In her concurrence, Commissioner Chang emphasized the importance of transparency regarding transmission investments, along with stakeholders’ “fundamental right to transmission planning and investment information through existing formula rate protocols.” 

“At a time of sharply rising customer bills and increasing concern about the prudence of transmission planning decisions, transmission owners have an obligation to address those concerns and help customers, state regulators and stakeholders better understand how their money is being spent,” Chang said.  

She advocated for more standardization disclosures around transmission investments throughout the country and encouraged stakeholders to collaborate to develop these structures.  

“If further action by the commission is needed to ensure customers have access to information needed to assess the prudence of transmission owners’ investments, I encourage parties to bring the issue to the commission, as Maine OPA has done in this case,” Chang wrote.  

Newsom Signs Calif. Pathways Bill into Law

California Gov. Gavin Newsom has signed into law the bill that will allow CAISO to transition the governance of its markets to an independent “regional organization,” along with five other bills related to energy and emissions. 

AB 825 implements the West-Wide Governance Pathways Initiative’s “Step 2” plan to create a regional organization to oversee CAISO’s Western Energy Imbalance Market and soon-to-be-launched Extended Day-Ahead Market — and authorize the ISO and California’s investor-owned utilities to participate in the RO. (See Pathways Bill Passes Calif. Legislature in Lopsided Votes.) 

Speaking during a Sept. 19 signing ceremony at the California Academy of Sciences in San Francisco, Newsom said the law will generate almost $1 billion in financial benefits, expand clean energy exports and address reliability. 

Referring to previous failed efforts to pass legislation to regionalize CAISO into a Western RTO, the governor said, “We’ve worked on that for over a decade.” 

“We’re getting it done here today,” Newsom said. “So, finding a balanced approach, setting forth strategies to achieve audacious goals that simply no other large-scale jurisdiction in the world can lay claim to, and do it in a way that reduces the burden on ratepayers and taxpayers at the same time.” 

Supporters of the bill were quick to thank Newsom and the California Legislature after the governor approved the measure. 

“Gov. Newsom’s signing of Assembly Bill 825 is a landmark achievement for the future of energy collaboration and innovation across the western United States,” CAISO said in a statement. “He, along with the California Legislature and the broad coalition of supporters, have recognized the importance of making this crucial next step toward independent governance of Western electricity markets. Now that AB 825 is signed into law, the ISO will work closely with partners across California and the rest of the region to ensure a more reliable and affordable bulk electric system for the benefit of consumers throughout the West.” 
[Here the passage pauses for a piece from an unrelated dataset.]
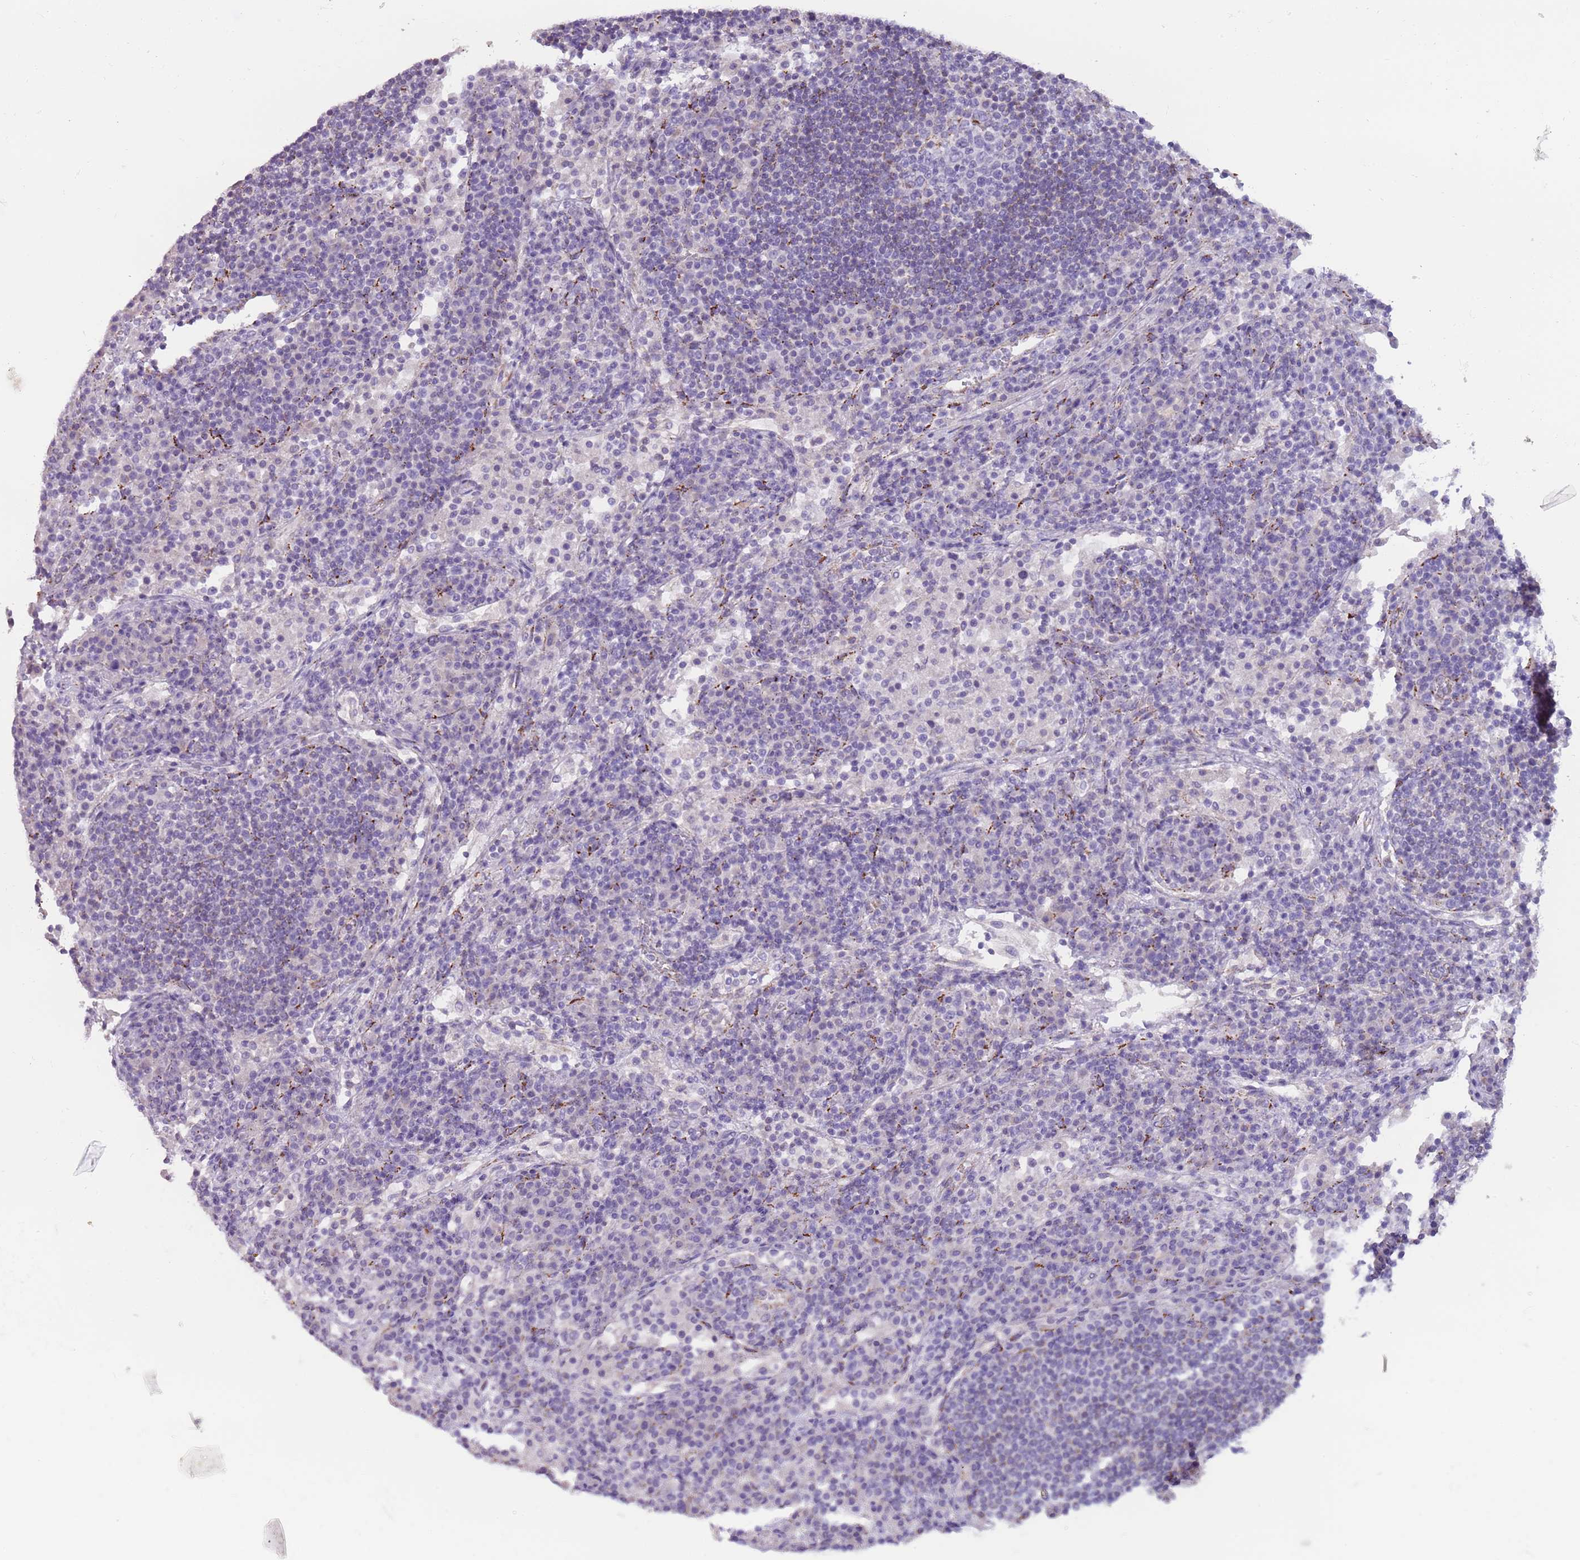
{"staining": {"intensity": "negative", "quantity": "none", "location": "none"}, "tissue": "lymph node", "cell_type": "Germinal center cells", "image_type": "normal", "snomed": [{"axis": "morphology", "description": "Normal tissue, NOS"}, {"axis": "topography", "description": "Lymph node"}], "caption": "DAB immunohistochemical staining of unremarkable lymph node demonstrates no significant positivity in germinal center cells.", "gene": "RNF222", "patient": {"sex": "female", "age": 53}}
Advanced Energy United highlighted the many stakeholders involved in drafting the legislation. 

“This legislation is the culmination of nearly a decade of work to create a more flexible, reliable and affordable energy future for the West,” said Leah Rubin Shen, managing director at Advanced Energy United. “AB 825 paves the way for an independently governed energy market that will deliver a more reliable grid, broader deployment of clean energy resources and more affordable energy for consumers across the region.”   
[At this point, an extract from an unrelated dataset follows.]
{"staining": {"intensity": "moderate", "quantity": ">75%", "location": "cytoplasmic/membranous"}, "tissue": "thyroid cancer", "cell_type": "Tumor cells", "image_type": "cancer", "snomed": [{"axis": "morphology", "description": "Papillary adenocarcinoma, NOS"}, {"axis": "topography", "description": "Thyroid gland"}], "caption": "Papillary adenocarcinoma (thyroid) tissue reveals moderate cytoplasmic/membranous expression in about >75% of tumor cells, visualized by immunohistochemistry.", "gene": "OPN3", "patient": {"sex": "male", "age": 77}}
Speaking during the signing ceremony, Katelyn Roedner Sutter, California state director at the Environmental Defense Fund, said, “By expanding today’s energy markets, we expand access to clean electricity and lay a strong foundation for the growth of clean energy and jobs.” 

A broad coalition was responsible for getting AB 825 passed, Sen. Josh Becker, the bill’s chief sponsor, told RTO Insider at New York Climate Week.

“This was an unparalleled coalition that we built this year: Environmental Defense Fund, NRDC, Environmental Voter [Project],” Becker said. “This year the Sierra Club supported it — they always opposed it in the past; labor, who always opposed in the past, came on board because of some of the protections built in, and companies and the Chamber of Commerce. People who usually don’t agree on anything, agreed on this. There was still a lot of opposition, but that coalition helped us get it done.”

Becker said there are three positive outcomes of the bill: lower costs, improved reliability, and an expanded grid.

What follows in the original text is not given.